In simple terms, if those are possible in this discussion, the Sustainable Development Bill should:

  • Set up a new Sustainable Development Body which would have a duty to develop and recommend our national SD Goals and key measures of progress – based on wide public engagement and in the context of the global goals, as laid down in the Ri0+20 summit. This could be done on a basis linked to electoral cycle.
  • Set a duty on Government to lay these recommended goals and measures in National Assembly for debate, amendment, and adoption.
  • Set a duty on Government and public sector to ensure that policies and programmes contributed to the achievement of these goals.
  • Require the public sector to report on their contribution towards these goals as part of their annual reporting under ‘Accounting for Sustainability’ standards.

In addition, and probably outside the terms of the Bill, the Sustainable Development Charter already being promoted by the Welsh Government, could be reconfigured to provide a voluntary mechanism for private and third sectors to sign up to the same process – so providing a national focus on achieving key long term goals.

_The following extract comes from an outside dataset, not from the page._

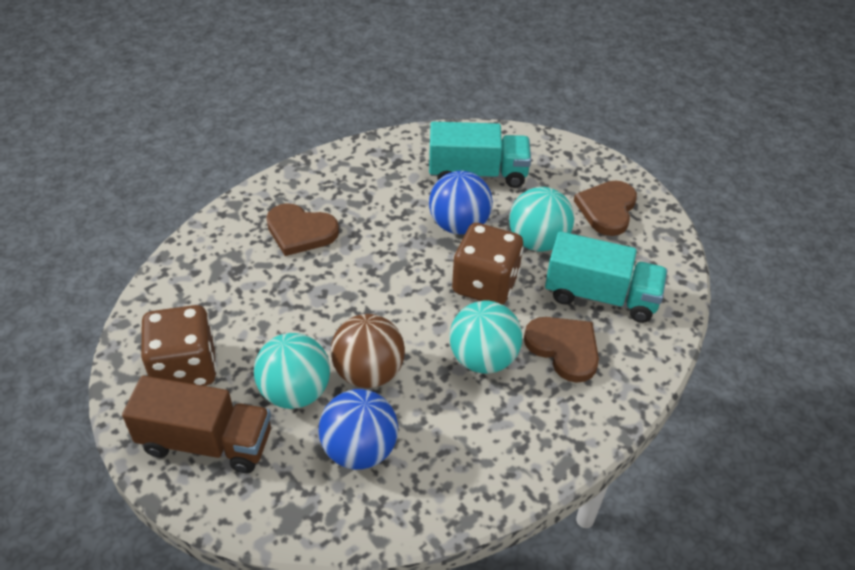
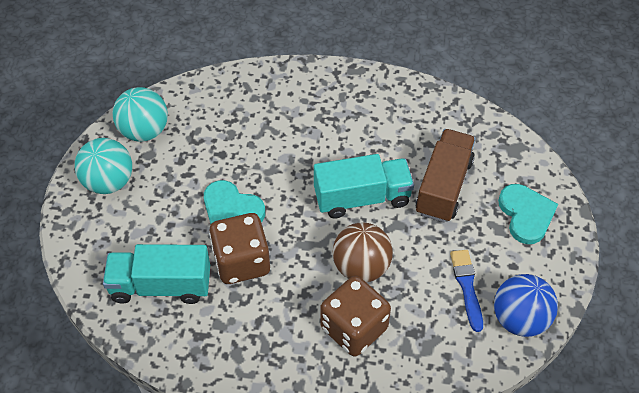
blue ball: 2 -> 1
blue brush: 0 -> 1
brown heart: 3 -> 0
turquoise ball: 3 -> 2
turquoise heart: 0 -> 2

The new Sustainable Development Body, headed by a Commissioner with statutory powers – as is already the case with the Older People and Children commissioners – would review the goals and measures, report on progress annually and undertake a full review to amend goals and measures of progress, say every four or five years

All of this would address the current situation where the Welsh Government’s policy and legislative programmes are completely disconnected from the sustainable development indicators. As a minimum the Sustainable Development Bill should aim to bring the two into line. Then we would be getting somewhere.